I'm looking for en example for multi gpu handling, I see SimpleMultiDevice example showing how to create multiple command queues on single context and where the input data is split into two halves with each half executed on a different GPU.
In my case I'm looking for an example of having where there are the two different programs which each one has its own kernels and the job is plit for two GPUs. The first program processes input Data and its executed on one GPU. Afterwads 1st GPU sends data to the second GPU. Here I await the output data for rendering.
Is there any code pattern demosntrating this desing?
How to modify "SimpleMultiDevice" to have tasks parallel processed?
Isn't this related to pipelining ? It could need double buffering. y=sqrt((x+1)*5)
Switch upper buffers with their bottom neighbors(clones) (maybe with simple pointer magic). When switching is complete, copy data between bottom buffers(includes input/output at each end) and compute everything on upper buffers, all at the same time. Then repeat until result is popped at the far end. This could overlap read-compute or write-compute or even all of them in timeline(idk if a card can do this %100 efficiently, perfectly hiding r/w between a compute of equal latency but I experienced(with friends at forums) that R9-380 series can do this more efficient than other series).
I'm not talking in the name of AMD. If there is an error in this logic, I don't have responsibility . Just being %80 geek, %20 fanboy.
hmm I wanna achive running 2 algoritms in "pipeline" : first algo1 run on device1 (GPU1) and second algo2 run on device2 (GPU2)... data output of algo1 is consumed by algo2.
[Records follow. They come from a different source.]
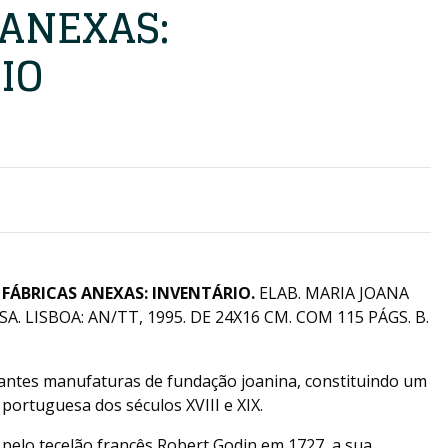
 ANEXAS:
IO
E FÁBRICAS ANEXAS: INVENTÁRIO.
ELAB. MARIA JOANA
. LISBOA: AN/TT, 1995. DE 24X16 CM. COM 115 PÁGS. B.
antes manufaturas de fundação joanina, constituindo um
 portuguesa dos séculos XVIII e XIX.
elo tecelão francês Robert Godin em 1727, a sua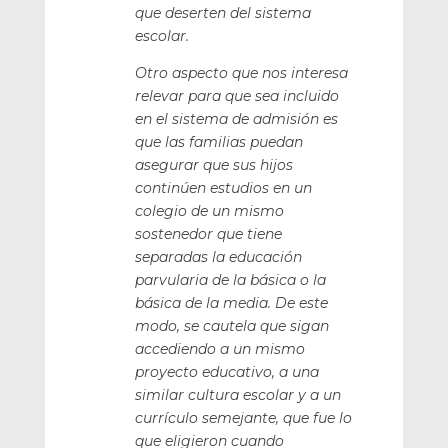
que deserten del sistema
escolar.
Otro aspecto que nos interesa
relevar para que sea incluido
en el sistema de admisión es
que las familias puedan
asegurar que sus hijos
continúen estudios en un
colegio de un mismo
sostenedor que tiene
separadas la educación
parvularia de la básica o la
básica de la media. De este
modo, se cautela que sigan
accediendo a un mismo
proyecto educativo, a una
similar cultura escolar y a un
currículo semejante, que fue lo
que eligieron cuando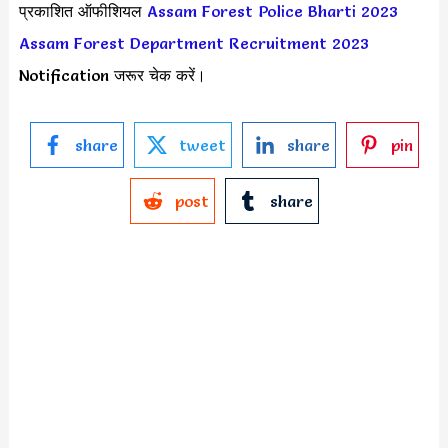
प्रकाशित ऑफीशियल
Assam Forest Police Bharti 2023
Assam Forest Department Recruitment 2023
Notification जरूर चेक करें।
share
tweet
share
pin
post
share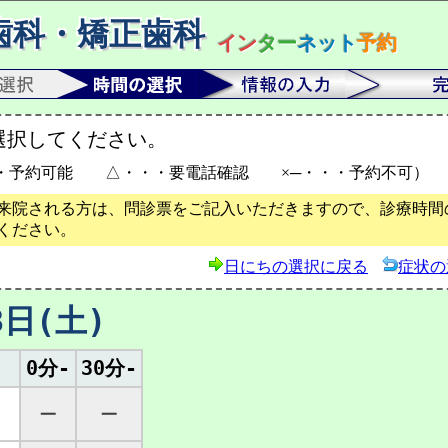
歯科・矯正歯科
イン
ター
ネット
予約
選択してください。
・予約可能 △・・・要電話確認 ×─・・・予約不可）
来院される方は、問診票をご記入いただきますので、診療時間の
ください。
日にちの選択に戻る
症状の
8日(土)
0分-
30分-
─
─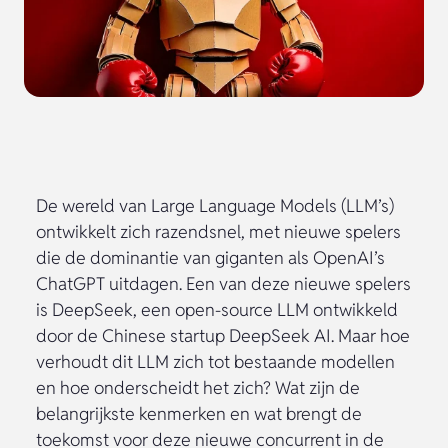
De wereld van Large Language Models (LLM’s)
ontwikkelt zich razendsnel, met nieuwe spelers
die de dominantie van giganten als OpenAI’s
ChatGPT uitdagen. Een van deze nieuwe spelers
is DeepSeek, een open-source LLM ontwikkeld
door de Chinese startup DeepSeek AI. Maar hoe
verhoudt dit LLM zich tot bestaande modellen
en hoe onderscheidt het zich? Wat zijn de
belangrijkste kenmerken en wat brengt de
toekomst voor deze nieuwe concurrent in de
Since I'm not expert on OpenCL I'm not familiar with the terms "upper buffers and bottom neighbors (clones )" - can you point me to some relvent info?
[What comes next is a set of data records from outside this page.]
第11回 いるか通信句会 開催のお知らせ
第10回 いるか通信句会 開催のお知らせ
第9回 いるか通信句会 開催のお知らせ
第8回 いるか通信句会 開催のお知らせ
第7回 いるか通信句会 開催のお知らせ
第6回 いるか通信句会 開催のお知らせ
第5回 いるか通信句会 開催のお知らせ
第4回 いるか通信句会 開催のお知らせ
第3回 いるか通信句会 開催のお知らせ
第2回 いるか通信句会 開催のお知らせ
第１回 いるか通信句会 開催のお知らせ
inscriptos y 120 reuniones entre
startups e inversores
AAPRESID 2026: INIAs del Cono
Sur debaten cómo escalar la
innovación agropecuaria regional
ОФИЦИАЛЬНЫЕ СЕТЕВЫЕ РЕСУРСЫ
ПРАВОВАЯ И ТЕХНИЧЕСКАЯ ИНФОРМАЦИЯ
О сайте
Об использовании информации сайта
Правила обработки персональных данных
Normally you can serially do this:
enqueueWriteBuffer() on GPU1 buffer
enqueueNDRangeKernel(kernel1) on GPU1
enqueueReadBuffer() on GPU1 buffer so result1 is now back in RAM
renqueueWriteBuffer() on GPU2 buffer so result1 is now at GPU2 as input of kernel2
enqueueNDRangeKernel(kernel2) on GPU2
enqueueReadBuffer() on GPU2 buffer so result2 is now in RAM
and run multiple instances of this software to crunch multiple independent data-inputs then drivers should do the necessary overlapping of buffer copies and kernel computes. For example, you should be able to process multiple image folders using a different instance of software for each folder, for an image processing. But, using single software instance and pipelining, you use less number of contexts per device and have explicit control over timings. Some pro cards may even shorten the way between two GPUs as in OpenCL - GPU to GPU transfer
In a pipeline, you can duplicate input and output buffers so they can be used for two things at the same time: copying and computing.